**Petunjuk Pengerjaan**
a) Bisakah Anda mengutip tanpa perubahan seluruh bagian tulisan tentang Bumiayu, mulai dari "Bumiayu adalah kota" hingga "yang menjengkelkan lainnya."?
b) Bisakah Anda melanjutkan tulisan tentang Bumiayu, dimulai setelah kalimat terakhirnya?

Tuesday, October 2, 2007

Bayi Hijau Dipeluk Hijau Alami


Bumiayu adalah kota kecamatan kecil yang tumbuh terlalu cepat. Akibatnya ciri khas kota kecil yang seharusnya unik justru menghilang dari pusat kotanya sendiri. Berada di pusat kota Bumiayu justru kita merasakan kesesakkan laiknya di Jakarta. Orang-orang yang seperti dikejar waktu, kerapatan yang tanpa jarak, lalu lalang orang yang tak juga jeda, dan keadaan-keadaan yang menjengkelkan lainnya.
Untungnya area laiknya mini jakarta ini tak begitu luas. Total jendral hanyalah seluar satu kelurahan di Jakarta semata. Jadi tak perlu tenaga besar untuk melarikan diri dari sana. Cukup naik becak, ojek bermotor trail, atau dokar berkuda, kita pun dengan gampang mengaburkan diri dari keruwetan kota, dan segera menemukan hijaunya pesawahan yang terhampar, atau kebun teh yang berkabut dingin kalau mau lebih jauh lagi, atau hutan-hutan pegunungan slamet yang rimbun dan penuh misteri jika kita pergi tanpa tanggung-tanggung lagi.

**Baris Data**
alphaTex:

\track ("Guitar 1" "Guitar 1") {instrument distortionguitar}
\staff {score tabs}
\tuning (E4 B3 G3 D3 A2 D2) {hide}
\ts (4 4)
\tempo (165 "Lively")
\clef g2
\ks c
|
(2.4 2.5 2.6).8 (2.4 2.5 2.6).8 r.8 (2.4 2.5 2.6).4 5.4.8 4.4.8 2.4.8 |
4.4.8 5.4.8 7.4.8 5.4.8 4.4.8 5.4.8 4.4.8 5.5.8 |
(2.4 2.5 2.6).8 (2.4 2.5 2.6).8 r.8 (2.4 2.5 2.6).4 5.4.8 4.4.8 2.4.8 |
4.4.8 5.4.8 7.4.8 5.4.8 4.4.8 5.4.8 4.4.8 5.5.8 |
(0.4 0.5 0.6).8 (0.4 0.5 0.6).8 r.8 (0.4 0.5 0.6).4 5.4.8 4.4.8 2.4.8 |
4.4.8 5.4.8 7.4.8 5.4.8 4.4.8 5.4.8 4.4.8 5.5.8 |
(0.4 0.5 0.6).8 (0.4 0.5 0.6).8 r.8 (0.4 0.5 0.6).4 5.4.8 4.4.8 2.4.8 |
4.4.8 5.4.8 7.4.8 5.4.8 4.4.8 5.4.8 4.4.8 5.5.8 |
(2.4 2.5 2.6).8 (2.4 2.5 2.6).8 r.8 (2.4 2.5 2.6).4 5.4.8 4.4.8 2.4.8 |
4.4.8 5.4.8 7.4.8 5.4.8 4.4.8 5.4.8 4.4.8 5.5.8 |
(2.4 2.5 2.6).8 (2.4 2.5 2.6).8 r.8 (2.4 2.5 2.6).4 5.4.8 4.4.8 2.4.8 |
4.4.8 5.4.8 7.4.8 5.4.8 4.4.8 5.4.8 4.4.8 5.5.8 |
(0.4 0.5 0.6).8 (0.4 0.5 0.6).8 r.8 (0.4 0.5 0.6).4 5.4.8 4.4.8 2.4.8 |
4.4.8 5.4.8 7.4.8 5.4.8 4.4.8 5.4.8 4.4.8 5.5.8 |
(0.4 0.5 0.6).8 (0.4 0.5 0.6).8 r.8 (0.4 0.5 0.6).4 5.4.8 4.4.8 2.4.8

**Jawaban Akhir**
a)
Bumiayu adalah kota kecamatan kecil yang tumbuh terlalu cepat. Akibatnya ciri khas kota kecil yang seharusnya unik justru menghilang dari pusat kotanya sendiri. Berada di pusat kota Bumiayu justru kita merasakan kesesakkan laiknya di Jakarta. Orang-orang yang seperti dikejar waktu, kerapatan yang tanpa jarak, lalu lalang orang yang tak juga jeda, dan keadaan-keadaan yang menjengkelkan lainnya.

b)
Dilihat dari atas emang topografi kota bumiayu cukup memusingkan. Tapi untungnya kota kecil ini berada di lereng gunung tinggi nomer dua di jawa (gunung Slamet). Meski kotanya padat dan sesak tapi dikelilingi oleh luasnya area pesawahan, pegunungan dan hutan lebat yang masih cukup hijau. Sehingga meskipun aktivitas kota bumiayu cukup banyak menghasilkan polusi, hijau sekelilingnya mampu menjadi paru-paru raksasa yang tak pernah lelah memompa udara baru yang segar dan bersih.Tak salah jika ayah dan ibu memilih kota ini sebagai tempat kelahiran dahan. Lebih klop lagi karena rumah yangti bukan berada di pusat kota. Melainkan perbatasan antara kompleks perumahan di kota bumiayu dengan kompleks pesawahan yang mengelilingi bumiayu. Cukup berjalan kaki beberapa puluh meter saja, setiap pagi ayah dan ibu bisa menemukan liatnya lumpur pesawahan yang terinjak kaki telanjang, butir-butir embun pagi berbaur kabut yang menempeli helai-helai rambut dengan butiran butiran air halusnya, dan samar gunung gagah yang menyerah oleh tebal saput kabut yang menghalangi penglihatan. Tentu saja hijau permadani tanaman padi yang terhampar datar di lumpur berair kali adalah pemandangan galib yang selalu menohok tatap mata.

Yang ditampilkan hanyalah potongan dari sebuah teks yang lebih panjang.